As far as lead generation is concerned, the company is relying on incentives and a lowered barrier to entry to bring in new clients. The “if you build it, they will come” approach is particularly dangerous in a local marketing space that is saturated with a swarm of fledgling deals sites who are bombarding local businesses with sales calls on a daily basis.

At the moment, the product is web-only, but the company says that mobile ads are in the works. “We are very bullish on mobile,” says Meyer about transition the product into an mobile environment. “That said, its a smaller screen and there is not much real estate to play with but there is also more engagement as well. There are opportunities and challenges to both,”

Meyer acknowledges the importance of mobile in the location-based space but hesitates to write off the web altogether. “If we had started our service today or last year, chances are we would have never built a website; we would have just gone mobile. If that were the case, we would only be servicing the on-the-go user and we would have been missing that advance trip planning use-case.”

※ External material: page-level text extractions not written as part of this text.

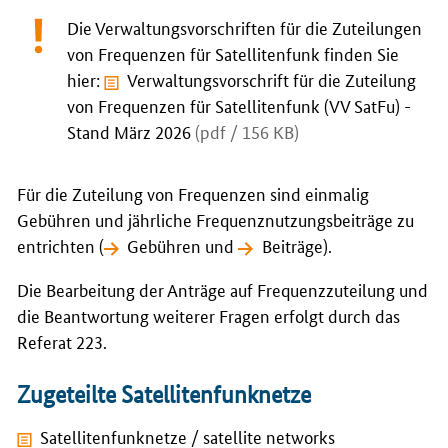
Die Verwaltungsvorschriften für die Zuteilungen
von Frequenzen für Satellitenfunk finden Sie
hier:
Verwaltungsvorschrift für die Zuteilung
von Frequenzen für Satellitenfunk (VV SatFu) -
Stand März 2026
(pdf / 156 KB)
Für die Zuteilung von Frequenzen sind einmalig
Gebühren und jährliche Frequenznutzungsbeiträge zu
entrichten (
Gebühren
und
Beiträge
).
Die Bearbeitung der Anträge auf Frequenzzuteilung und
die Beantwortung weiterer Fragen erfolgt durch das
Referat 223.
Zugeteilte Satellitenfunknetze
Satellitenfunknetze / satellite networks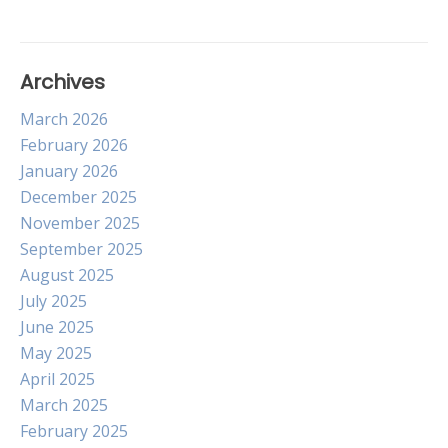
Archives
March 2026
February 2026
January 2026
December 2025
November 2025
September 2025
August 2025
July 2025
June 2025
May 2025
April 2025
March 2025
February 2025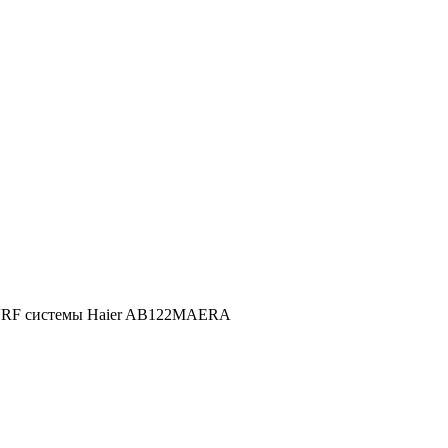
VRF системы Haier AB122MAERA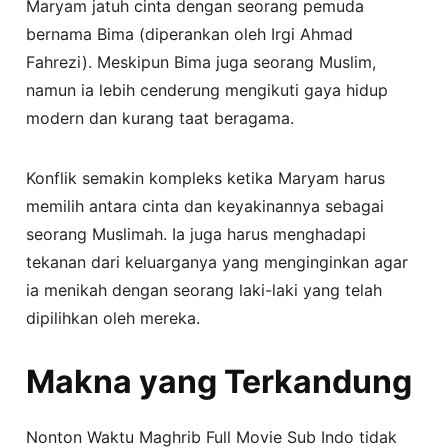
Maryam jatuh cinta dengan seorang pemuda
bernama Bima (diperankan oleh Irgi Ahmad
Fahrezi). Meskipun Bima juga seorang Muslim,
namun ia lebih cenderung mengikuti gaya hidup
modern dan kurang taat beragama.
Konflik semakin kompleks ketika Maryam harus
memilih antara cinta dan keyakinannya sebagai
seorang Muslimah. Ia juga harus menghadapi
tekanan dari keluarganya yang menginginkan agar
ia menikah dengan seorang laki-laki yang telah
dipilihkan oleh mereka.
Makna yang Terkandung
Nonton Waktu Maghrib Full Movie Sub Indo tidak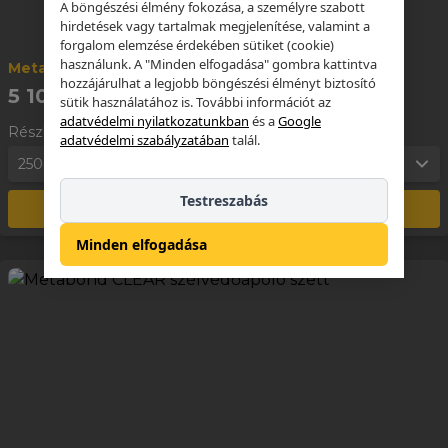
A böngészési élmény fokozása, a személyre szabott
hirdetések vagy tartalmak megjelenítése, valamint a
forgalom elemzése érdekében sütiket (cookie)
használunk. A "Minden elfogadása" gombra kattintva
Metabond DPFCC 250ml
hozzájárulhat a legjobb böngészési élményt biztosító
5 100 Ft
sütik használatához is. További információt az
adatvédelmi nyilatkozatunkban
és a
Google
Részletek
adatvédelmi szabályzatában
talál.
250ml
1
Testreszabás
Kosárba
Minden elfogadása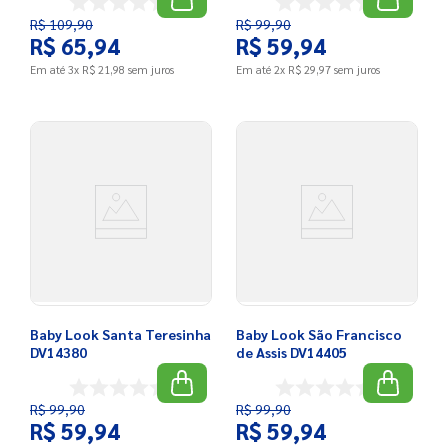
R$
109
,
90
R$
99
,
90
R$
65
,
94
R$
59
,
94
Em até
3
x
R$
21
,
98
sem juros
Em até
2
x
R$
29
,
97
sem juros
Baby Look Santa Teresinha
Baby Look São Francisco
DV14380
de Assis DV14405
R$
99
,
90
R$
99
,
90
R$
59
,
94
R$
59
,
94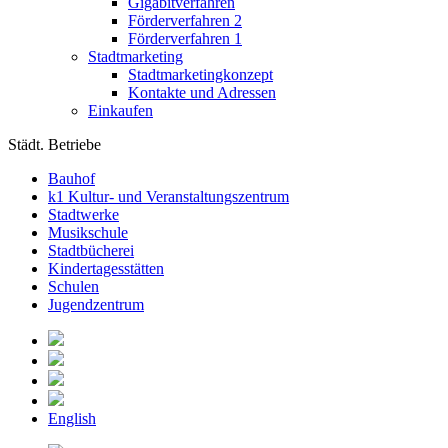
Gigabitverfahren
Förderverfahren 2
Förderverfahren 1
Stadtmarketing
Stadtmarketingkonzept
Kontakte und Adressen
Einkaufen
Städt. Betriebe
Bauhof
k1 Kultur- und Veranstaltungszentrum
Stadtwerke
Musikschule
Stadtbücherei
Kindertagesstätten
Schulen
Jugendzentrum
English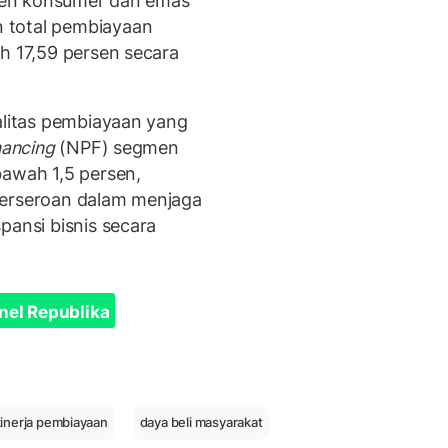
egmen konsumer dan emas
 total pembiayaan
h 17,59 persen secara
alitas pembiayaan yang
nancing
(NPF) segmen
bawah 1,5 persen,
perseroan dalam menjaga
pansi bisnis secara
nel Republika
inerja pembiayaan
daya beli masyarakat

Meyer declined to comment on the specifics of the mobile ad product, but believes that the company’s history of moving from web to mobile will aid in the transition. “We usually leverage the web experience to create awareness around our mobile apps. Its kind of a marketing challenge for us, as well.”

It still remains to be seen how the local ad stack will develop around location-based services, but with a huge amount of supply bidding for a large, but difficult to tap, demand, the direct sales/self-serve model appears unlikely to dominate the space. What we may say is something in line with what Foursquare is building: an API-driven environment in which the heavy lifting is delegated to a new breed of merchant specialists/local marketing solution companies who plug seamlessly into location-based consumer applications.